Starting at the line that contains "still a WOP" in the listing below, write out every line word for word until you have written the line that contains "Cognitive Load Definition".

(Extracted records begins)

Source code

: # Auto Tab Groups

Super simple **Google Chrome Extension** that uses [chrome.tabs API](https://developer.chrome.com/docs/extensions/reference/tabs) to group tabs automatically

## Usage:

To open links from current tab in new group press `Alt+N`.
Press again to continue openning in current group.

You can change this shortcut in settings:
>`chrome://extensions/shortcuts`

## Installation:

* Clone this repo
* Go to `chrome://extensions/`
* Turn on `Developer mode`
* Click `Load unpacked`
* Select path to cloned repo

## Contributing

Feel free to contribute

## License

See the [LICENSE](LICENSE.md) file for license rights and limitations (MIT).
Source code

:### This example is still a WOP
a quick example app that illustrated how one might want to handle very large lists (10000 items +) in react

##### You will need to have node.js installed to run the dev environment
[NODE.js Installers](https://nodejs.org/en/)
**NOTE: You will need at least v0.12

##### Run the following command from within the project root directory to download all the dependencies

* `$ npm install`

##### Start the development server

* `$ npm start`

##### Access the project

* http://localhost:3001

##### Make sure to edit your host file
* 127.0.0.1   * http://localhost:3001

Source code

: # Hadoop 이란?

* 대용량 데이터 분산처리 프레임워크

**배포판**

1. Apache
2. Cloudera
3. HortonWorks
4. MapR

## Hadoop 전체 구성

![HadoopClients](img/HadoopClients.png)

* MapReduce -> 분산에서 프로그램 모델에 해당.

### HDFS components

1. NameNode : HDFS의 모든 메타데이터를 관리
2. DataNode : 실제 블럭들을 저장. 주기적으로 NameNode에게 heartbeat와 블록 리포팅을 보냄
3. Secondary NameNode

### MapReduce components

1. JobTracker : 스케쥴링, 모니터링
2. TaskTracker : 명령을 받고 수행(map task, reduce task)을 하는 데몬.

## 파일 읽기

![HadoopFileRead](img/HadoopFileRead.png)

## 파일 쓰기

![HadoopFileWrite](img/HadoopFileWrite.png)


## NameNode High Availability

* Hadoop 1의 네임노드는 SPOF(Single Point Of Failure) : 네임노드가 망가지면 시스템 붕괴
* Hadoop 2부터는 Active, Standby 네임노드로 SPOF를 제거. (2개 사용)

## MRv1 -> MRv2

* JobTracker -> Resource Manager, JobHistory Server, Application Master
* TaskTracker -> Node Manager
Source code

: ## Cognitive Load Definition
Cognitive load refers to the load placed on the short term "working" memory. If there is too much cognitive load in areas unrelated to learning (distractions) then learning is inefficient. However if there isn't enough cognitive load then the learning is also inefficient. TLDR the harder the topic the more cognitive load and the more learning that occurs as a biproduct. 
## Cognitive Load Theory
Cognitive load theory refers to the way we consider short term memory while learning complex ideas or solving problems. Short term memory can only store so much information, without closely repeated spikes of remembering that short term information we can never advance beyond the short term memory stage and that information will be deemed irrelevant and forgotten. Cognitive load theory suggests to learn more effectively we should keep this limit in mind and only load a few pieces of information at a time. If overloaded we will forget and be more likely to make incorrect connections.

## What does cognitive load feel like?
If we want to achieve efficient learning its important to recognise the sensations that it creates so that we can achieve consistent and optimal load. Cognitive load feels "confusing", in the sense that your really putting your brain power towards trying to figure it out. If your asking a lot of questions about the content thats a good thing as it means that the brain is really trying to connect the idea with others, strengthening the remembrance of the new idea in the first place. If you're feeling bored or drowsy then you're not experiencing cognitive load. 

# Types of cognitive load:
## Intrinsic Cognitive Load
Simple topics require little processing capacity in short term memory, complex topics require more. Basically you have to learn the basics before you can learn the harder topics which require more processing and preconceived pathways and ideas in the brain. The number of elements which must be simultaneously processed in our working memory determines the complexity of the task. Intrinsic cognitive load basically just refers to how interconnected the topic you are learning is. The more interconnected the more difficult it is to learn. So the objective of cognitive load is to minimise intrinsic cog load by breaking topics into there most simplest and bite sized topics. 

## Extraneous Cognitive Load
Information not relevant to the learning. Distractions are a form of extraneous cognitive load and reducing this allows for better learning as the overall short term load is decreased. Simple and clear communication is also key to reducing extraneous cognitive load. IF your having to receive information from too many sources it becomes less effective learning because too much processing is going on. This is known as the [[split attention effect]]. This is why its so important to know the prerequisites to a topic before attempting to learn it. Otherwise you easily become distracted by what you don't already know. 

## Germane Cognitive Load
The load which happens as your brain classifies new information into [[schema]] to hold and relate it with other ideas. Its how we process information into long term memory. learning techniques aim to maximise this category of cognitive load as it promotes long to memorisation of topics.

(Extracted records ends)

**Exercise output**
:### This example is still a WOP
a quick example app that illustrated how one might want to handle very large lists (10000 items +) in react

##### You will need to have node.js installed to run the dev environment
[NODE.js Installers](https://nodejs.org/en/)
**NOTE: You will need at least v0.12

##### Run the following command from within the project root directory to download all the dependencies

* `$ npm install`

##### Start the development server

* `$ npm start`

##### Access the project

* http://localhost:3001

##### Make sure to edit your host file
* 127.0.0.1   * http://localhost:3001

Source code

: # Hadoop 이란?

* 대용량 데이터 분산처리 프레임워크

**배포판**

1. Apache
2. Cloudera
3. HortonWorks
4. MapR

## Hadoop 전체 구성

![HadoopClients](img/HadoopClients.png)

* MapReduce -> 분산에서 프로그램 모델에 해당.

### HDFS components

1. NameNode : HDFS의 모든 메타데이터를 관리
2. DataNode : 실제 블럭들을 저장. 주기적으로 NameNode에게 heartbeat와 블록 리포팅을 보냄
3. Secondary NameNode

### MapReduce components

1. JobTracker : 스케쥴링, 모니터링
2. TaskTracker : 명령을 받고 수행(map task, reduce task)을 하는 데몬.

## 파일 읽기

![HadoopFileRead](img/HadoopFileRead.png)

## 파일 쓰기

![HadoopFileWrite](img/HadoopFileWrite.png)


## NameNode High Availability

* Hadoop 1의 네임노드는 SPOF(Single Point Of Failure) : 네임노드가 망가지면 시스템 붕괴
* Hadoop 2부터는 Active, Standby 네임노드로 SPOF를 제거. (2개 사용)

## MRv1 -> MRv2

* JobTracker -> Resource Manager, JobHistory Server, Application Master
* TaskTracker -> Node Manager
Source code

: ## Cognitive Load Definition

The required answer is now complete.